• **Fragment tekstu**
Co to jest żarówka LED?
Tylko z pozoru ostatnie pytanie ze wstępu tekstu wydaje się paradoksem. Producenci oświetlenia LED zapewniają, że dzięki niskiemu zużyciu energii elektrycznej inwestycja powinna się bardzo szybko zwrócić. Postanowiliśmy to sprawdzić :)
Lampa LED jest źródłem światła, opartym na diodach elektroluminescencyjnych (Light Emitting Diode, stąd skrót LED) umieszczonych w oprawie oświetleniowej przeznaczonej dla żarówek. Mówiąc prościej, jest to lampa diodowa, która wygląda jak żarówka, ale żarówką nie jest.
Pierwsze tego typu lampy pojawiły się w Polsce prawie 10 lat temu i mówiąc delikatnie, nie należały do najtańszych. Kosztowały wówczas ponad 100 zł za sztukę, a co gorsze mimo zapewnień producentów, nie gwarantowały wysokiej jakości. Pewną poprawę w tym względzie przyniosła dyrektywa unijna z 1 września 2013, w której ustalono wymogi dotyczące funkcjonalności i jakości lamp. Nie zmieniło to jednak podstawowego faktu. Zdecydowana ich większość produkowana jest w Chinach.
Jak policzyć, czy warto kupić żarówki LED?
By odpowiedzieć na to pytanie, przyjmijmy, że do oświetlenia naszego mieszkania potrzebujemy dziesięciu żarówek.
- Koszt jednej tradycyjnej żarówki, o mocy 60 W, wynosi ok. 5 zł. Za 10 sztuk zapłacimy zatem ok. 50 zł
- Koszt jednej lampy LED, o mocy 8 W (zbliżony odpowiednik 60 W) to ok. 25 zł (można znaleźć tańsze, ale trzeba uważać na jakość). Za 10 sztuk zapłacimy więc ok. 250 zł.
Jak łatwo policzyć, różnica jest bardzo duża, co może, a nawet powinno budzić nasze wątpliwości. Sprawdźmy zatem, jak wyglądają koszty eksploatacji.
Na początek załóżmy, że wszystkie żarówki świecą się przez 5 godzin dziennie, a cena za 1 kWh wynosi 35 groszy. Zwykła żarówka zużywa 60 W w ciągu godziny. Czyli:
0,06 kW x 5 h x 0,35 zł x 10 szt. = 1,05 zł
Oznacza to, że dziesięć tradycyjnych żarówek zużyje codziennie prąd za 1 zł i 5 groszy.
Zobaczmy, jak wygląda ta sama sytuacja, ale przy użyciu lamp LED.
0,008 kW x 5 h x 0,35 zł x 10 szt. = 0,14 zł
Oznacza to, że dziesięć żarówek ledowych zużyje codziennie prąd za 14 groszy.
Widzimy tu znaczną różnicę, tym razem na korzyść ledów. Porównanie wygląda jeszcze ciekawiej, gdy weźmiemy pod uwagę cały rok użytkowania. Przy tradycyjnych żarówkach roczny koszt wyniesie 383 zł, a przy zastosowaniu lamp LED 51 zł. Rocznie zaoszczędzimy więc 332 zł. Jak widać zakup ledów, w stosunku do tradycyjnych żarówek zwróci się nam po ok. pół roku użytkowania.

• **Wyodrębnione pozycje**
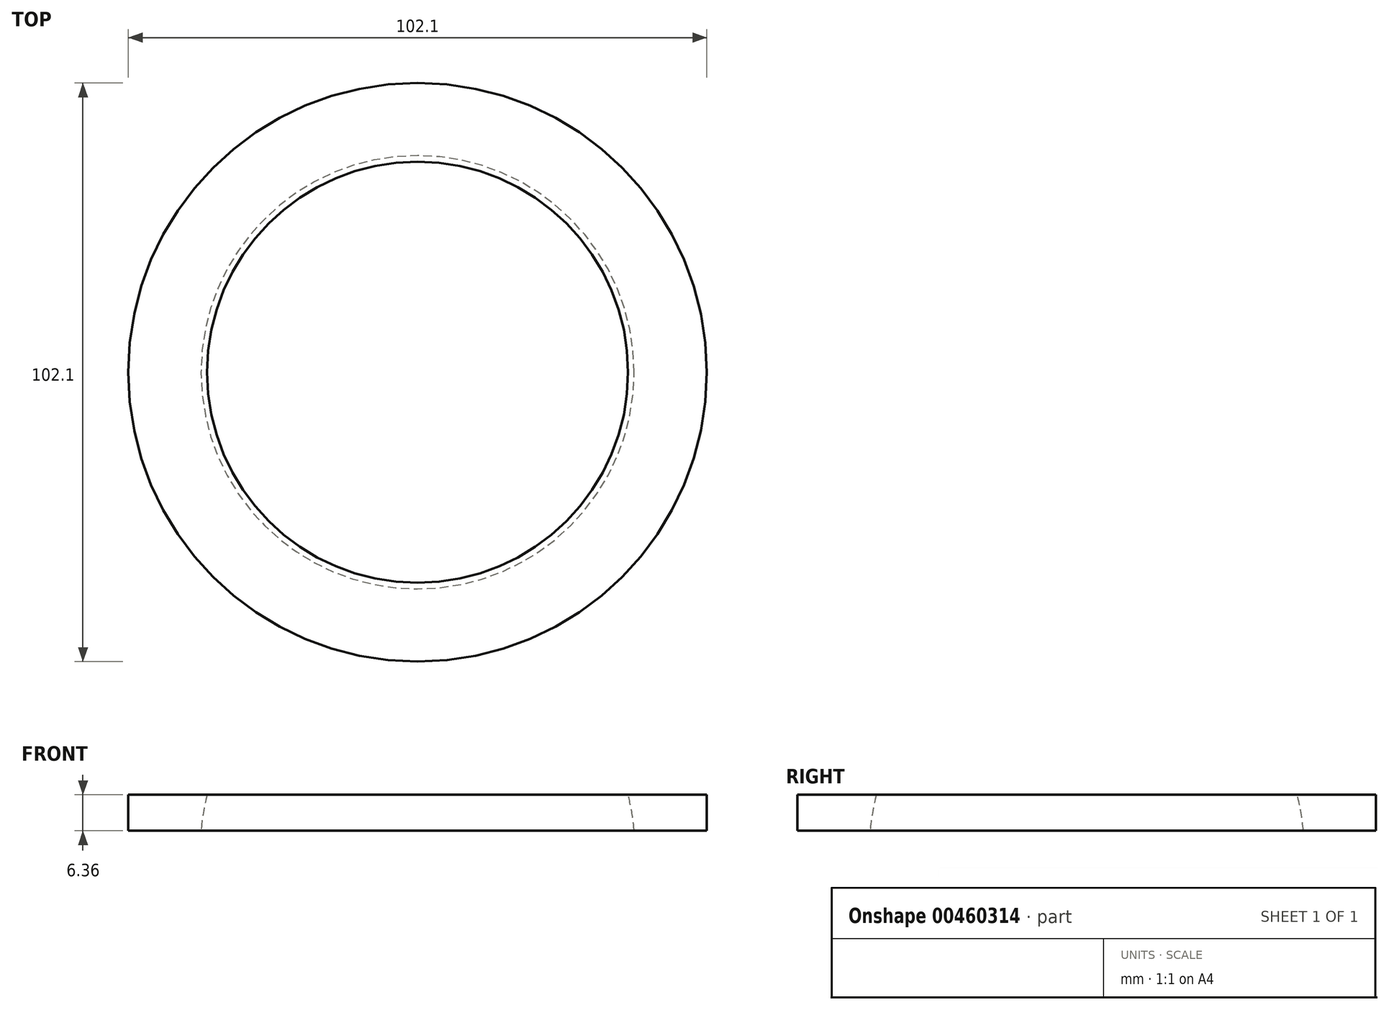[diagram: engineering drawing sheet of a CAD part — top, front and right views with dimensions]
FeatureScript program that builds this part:
annotation { "Feature Type Name" : "Feature", "Feature Type Description" : "" }
export const myFeature = defineFeature(function(context is Context, id is Id, definition is map)
    precondition{}
    {
        {
            var Q0;
            Q0=qCreatedBy(makeId("Front.planeOp"),FACE);
            var sketch = newSketch(context, id + "F0", { "sketchPlane" : qUnion([Q0])});
            skArc(sketch, "E0", {"start": v(38.22, 3.17) * mm, "mid": v(37.82, 6.37) * mm, "end": v(37.15, 9.52) * mm});
            skLineSegment(sketch, "E1.bottom", {"start": v(37.15, 9.53) * mm, "end": v(51.05, 9.53) * mm});
            skLineSegment(sketch, "E1.top", {"start": v(38.22, 3.17) * mm, "end": v(51.05, 3.17) * mm});
            skLineSegment(sketch, "E1.right", {"start": v(51.05, 9.52) * mm, "end": v(51.05, 3.18) * mm});
            skPoint(sketch, "E1.left.start.orphan", {"position": v(0, 9.52) * mm});
            skLineSegment(sketch, "E2", {"start": v(0, 34.7) * mm, "end": v(0, -31.48) * mm, "construction": true});
            skSolve(sketch);
        }
        {
            var Q0;
            Q0 = qSketchRegion(id + "F0", true);
            var Q1;
            Q1=sQuery(id+"F0.wireOp",EDGE,"E2");
            revolve(context, id + "F1", {"entities" : qUnion([Q0]), "axis" : qUnion([Q1]), "revolveType" : RevolveType.FULL});
        }
    });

• **Polecenie**
Proszę ponownie przytoczyć fragment tekstu o żarówkach LED od słów "0,008 kW x 5" aż do słów "pół roku użytkowania." włącznie, zmieniając w nim "ledowych" na "diodowych".

• **Odpowiedź**
0,008 kW x 5 h x 0,35 zł x 10 szt. = 0,14 zł
Oznacza to, że dziesięć żarówek diodowych zużyje codziennie prąd za 14 groszy.
Widzimy tu znaczną różnicę, tym razem na korzyść ledów. Porównanie wygląda jeszcze ciekawiej, gdy weźmiemy pod uwagę cały rok użytkowania. Przy tradycyjnych żarówkach roczny koszt wyniesie 383 zł, a przy zastosowaniu lamp LED 51 zł. Rocznie zaoszczędzimy więc 332 zł. Jak widać zakup ledów, w stosunku do tradycyjnych żarówek zwróci się nam po ok. pół roku użytkowania.